Margaret Johnson of Morgan Stanley on making a difference to its employees and the local community


‘Giving Back’ is one of Morgan Stanley’s five core values. Since the firm opened its office in Glasgow in 2000, the team has worked closely with local charities through fundraising and volunteering efforts with the aim of giving back to the community.

Make a Difference in a Day

Under our ‘Make a Difference’ umbrella, we have a suite of programmes which pull together all of our volunteer-led development initiatives, which to date have supported 18 charities and social enterprises.

In Glasgow, Morgan Stanley partners with Pilotlight, an organisation aiming to benefit disadvantaged communities by matching charities and social enterprises with strategic businesses, who can offer the support they need to become more efficient, effective and sustainable.

‘Make a Difference in a Day’

Our Glasgow programme, ‘Make a Difference in a Day’, launched in 2017. The day-long programme engages 30 managers from across seven different divisions within Morgan Stanley Glasgow to work with two charities/social enterprises, which have a specific need or challenge. As well as benefitting the charity partner, it also provides a great opportunity for employees to work with colleagues they may otherwise not get to in their day jobs.

Before employees start their day with the charity/social enterprise, they have an introductory session to understand more about the charity sector and some of the key differences between our respective organisations and industries. Our employees are then introduced to their charities/social enterprises and given the challenge they will be working on.

The day itself runs from 8:30am to 5pm. Senior internal sponsors of the programme check-in with the teams periodically to offer guidance and support, before the groups present their findings at the end of the day.

Six months after the event, we bring the employees and the charity/social enterprise back together, to review the impact of the teams’ recommendations, the benefits and any lessons learned.

The charities/social enterprises we work with are varied, some focus on children’s health and wellbeing while others specialise in supporting people with conditions, through research and treatment, including cancer or multiple sclerosis.

We try to offer some flexibility to employees taking part in ‘Make a Difference in a Day’, sometimes they have a particular charity or focus that resonates with them, and in other instances the employee’s skill-set will determine the charity with which they will work.

Make a Difference in a Day

A benefit of this programme is employees will use skills they do not otherwise draw on in their day-to-day roles. For example, charities may want help with their marketing and social media efforts. Employees might have some understanding, or studied it as part of a degree or another qualification, but never had the chance to use it in practise. As charities are often quite small, it tests employees to think about different ways to approach challenges and how to use their skills.
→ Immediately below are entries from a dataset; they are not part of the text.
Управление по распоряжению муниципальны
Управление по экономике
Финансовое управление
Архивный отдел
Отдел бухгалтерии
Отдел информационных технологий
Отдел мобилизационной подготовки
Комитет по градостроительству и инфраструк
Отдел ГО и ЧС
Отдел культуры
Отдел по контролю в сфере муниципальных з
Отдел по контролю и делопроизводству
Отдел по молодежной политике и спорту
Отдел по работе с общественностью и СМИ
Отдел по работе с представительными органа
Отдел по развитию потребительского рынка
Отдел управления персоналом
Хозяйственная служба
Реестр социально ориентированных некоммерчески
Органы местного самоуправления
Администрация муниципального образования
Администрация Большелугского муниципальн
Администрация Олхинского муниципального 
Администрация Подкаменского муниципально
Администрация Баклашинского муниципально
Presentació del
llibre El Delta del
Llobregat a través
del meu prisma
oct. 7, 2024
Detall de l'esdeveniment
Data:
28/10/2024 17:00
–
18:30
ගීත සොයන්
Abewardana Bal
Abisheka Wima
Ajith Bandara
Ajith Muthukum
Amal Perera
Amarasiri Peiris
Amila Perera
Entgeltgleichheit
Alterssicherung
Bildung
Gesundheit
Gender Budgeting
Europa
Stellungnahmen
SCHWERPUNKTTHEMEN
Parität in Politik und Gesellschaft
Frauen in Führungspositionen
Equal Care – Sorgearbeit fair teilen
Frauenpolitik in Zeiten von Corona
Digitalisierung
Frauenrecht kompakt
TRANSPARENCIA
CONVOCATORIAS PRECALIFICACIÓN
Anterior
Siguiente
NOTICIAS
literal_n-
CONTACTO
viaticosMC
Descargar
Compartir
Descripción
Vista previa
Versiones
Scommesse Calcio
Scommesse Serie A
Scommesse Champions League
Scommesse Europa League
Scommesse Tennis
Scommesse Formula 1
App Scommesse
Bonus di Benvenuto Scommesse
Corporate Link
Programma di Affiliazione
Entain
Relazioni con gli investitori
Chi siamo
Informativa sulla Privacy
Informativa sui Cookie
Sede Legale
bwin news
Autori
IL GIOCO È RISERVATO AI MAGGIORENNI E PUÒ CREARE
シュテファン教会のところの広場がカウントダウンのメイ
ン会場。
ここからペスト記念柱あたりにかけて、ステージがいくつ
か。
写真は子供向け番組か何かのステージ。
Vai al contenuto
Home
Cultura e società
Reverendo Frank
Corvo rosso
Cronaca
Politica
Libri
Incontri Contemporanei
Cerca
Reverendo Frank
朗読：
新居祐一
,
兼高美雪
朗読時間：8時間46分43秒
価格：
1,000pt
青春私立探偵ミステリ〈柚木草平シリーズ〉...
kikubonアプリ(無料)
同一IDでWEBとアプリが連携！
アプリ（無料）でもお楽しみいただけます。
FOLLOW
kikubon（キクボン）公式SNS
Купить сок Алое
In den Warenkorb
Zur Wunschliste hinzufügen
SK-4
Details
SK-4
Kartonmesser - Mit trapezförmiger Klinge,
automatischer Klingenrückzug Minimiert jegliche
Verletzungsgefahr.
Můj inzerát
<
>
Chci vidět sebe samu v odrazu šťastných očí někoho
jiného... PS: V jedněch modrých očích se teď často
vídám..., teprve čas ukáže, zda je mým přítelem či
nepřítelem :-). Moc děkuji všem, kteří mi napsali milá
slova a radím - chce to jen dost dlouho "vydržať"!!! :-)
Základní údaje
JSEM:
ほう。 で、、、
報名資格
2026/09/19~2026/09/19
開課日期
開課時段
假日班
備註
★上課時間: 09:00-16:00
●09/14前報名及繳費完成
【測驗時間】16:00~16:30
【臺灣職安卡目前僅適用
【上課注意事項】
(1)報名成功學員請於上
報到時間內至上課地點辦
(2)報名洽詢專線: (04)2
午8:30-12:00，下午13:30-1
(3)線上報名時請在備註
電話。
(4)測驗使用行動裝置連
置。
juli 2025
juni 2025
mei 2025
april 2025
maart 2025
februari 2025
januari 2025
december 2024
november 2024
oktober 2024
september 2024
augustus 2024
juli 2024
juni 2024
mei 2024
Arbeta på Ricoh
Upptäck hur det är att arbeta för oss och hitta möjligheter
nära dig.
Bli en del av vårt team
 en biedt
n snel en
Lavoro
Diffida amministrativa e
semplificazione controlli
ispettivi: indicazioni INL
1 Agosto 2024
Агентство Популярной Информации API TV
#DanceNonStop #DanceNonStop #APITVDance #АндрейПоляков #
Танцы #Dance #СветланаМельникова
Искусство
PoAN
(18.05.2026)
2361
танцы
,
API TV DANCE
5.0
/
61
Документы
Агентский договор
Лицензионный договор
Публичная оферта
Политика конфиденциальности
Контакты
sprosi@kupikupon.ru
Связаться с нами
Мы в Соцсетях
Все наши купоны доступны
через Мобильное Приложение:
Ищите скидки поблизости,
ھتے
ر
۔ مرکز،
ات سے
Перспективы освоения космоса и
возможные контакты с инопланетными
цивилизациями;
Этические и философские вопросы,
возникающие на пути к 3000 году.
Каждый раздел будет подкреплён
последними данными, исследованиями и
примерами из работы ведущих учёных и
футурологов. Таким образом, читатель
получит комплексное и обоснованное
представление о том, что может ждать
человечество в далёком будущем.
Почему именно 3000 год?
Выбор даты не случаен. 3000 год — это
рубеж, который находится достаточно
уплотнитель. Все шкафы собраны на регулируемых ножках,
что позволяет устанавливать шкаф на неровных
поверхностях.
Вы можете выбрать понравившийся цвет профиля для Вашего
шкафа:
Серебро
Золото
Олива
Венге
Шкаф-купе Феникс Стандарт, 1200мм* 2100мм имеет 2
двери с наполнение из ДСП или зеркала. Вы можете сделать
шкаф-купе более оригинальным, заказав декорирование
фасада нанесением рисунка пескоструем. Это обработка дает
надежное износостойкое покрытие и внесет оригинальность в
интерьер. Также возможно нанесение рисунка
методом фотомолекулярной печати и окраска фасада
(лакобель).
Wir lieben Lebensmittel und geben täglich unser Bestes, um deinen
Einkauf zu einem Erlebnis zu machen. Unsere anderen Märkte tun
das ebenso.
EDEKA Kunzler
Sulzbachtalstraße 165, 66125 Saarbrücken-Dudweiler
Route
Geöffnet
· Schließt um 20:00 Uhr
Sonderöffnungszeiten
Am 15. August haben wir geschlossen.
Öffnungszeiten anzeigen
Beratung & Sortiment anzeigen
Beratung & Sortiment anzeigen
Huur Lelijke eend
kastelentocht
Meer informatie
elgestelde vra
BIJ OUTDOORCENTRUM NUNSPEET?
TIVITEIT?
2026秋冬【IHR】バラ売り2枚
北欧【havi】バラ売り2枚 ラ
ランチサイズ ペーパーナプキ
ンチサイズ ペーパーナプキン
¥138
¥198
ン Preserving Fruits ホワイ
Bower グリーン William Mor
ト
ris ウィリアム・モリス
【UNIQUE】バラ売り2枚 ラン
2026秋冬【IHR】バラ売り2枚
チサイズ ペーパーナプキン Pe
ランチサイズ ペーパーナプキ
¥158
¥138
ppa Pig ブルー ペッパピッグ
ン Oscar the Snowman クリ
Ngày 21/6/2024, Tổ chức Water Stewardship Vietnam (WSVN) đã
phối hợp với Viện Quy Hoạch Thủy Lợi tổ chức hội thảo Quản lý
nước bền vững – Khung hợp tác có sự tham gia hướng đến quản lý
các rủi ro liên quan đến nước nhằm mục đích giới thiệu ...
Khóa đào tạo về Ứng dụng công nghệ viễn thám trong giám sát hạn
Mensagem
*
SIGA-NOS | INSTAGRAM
Our employees get very passionate about the assignments they are involved in – I wish I could bottle the atmosphere the Make a Difference in a Day creates! It’s a high energy and engaging day, with lots of creative ideas. Employees often go on to develop close and on-going relationships with the charities and volunteer with them on a regular basis – some have even taken board seats.

The charities/social enterprises themselves also often become part of our volunteer network and can call on us to help with anything from raising funds locally, through to support with a particular challenge or project.

On-going support and opportunities

Following the success of ‘Make a Difference in a Day’, we developed two further programmes for our Vice Presidents and Executive Directors, which launched in 2019. By doing this, we have been able to ensure our employees can continue to have opportunities to work with charities on more strategic projects. While similar to ‘Make a Difference in a Day’, the new programmes are with smaller groups of employees, and completed over longer time periods – typically three to four months, depending on what the charity/social enterprise needs. We are delighted that, through these programmes, our Vice Presidents and Executive Directors have been able to support three charities virtually during the COVID crisis.

Feedback from employees highlights how much they get out of the projects personally and professionally. The ability to step outside the corporate environment and explore different ways of working is beneficial, and inspires them to continue to help charities/social enterprises on an on-going basis. It also inspires managers to engage their teams in supporting charities in the local community and we are extremely proud of how our employees have continued to support local community charities during the pandemic. Internally, the Make a Difference programme has enabled employees to broaden their personal networks within the office and learn how to utilise their skillset and expertise in different settings with sometimes unfamiliar objectives and challenges.

The author is Margaret Johnson, executive director of HR Scotland, Morgan Stanley.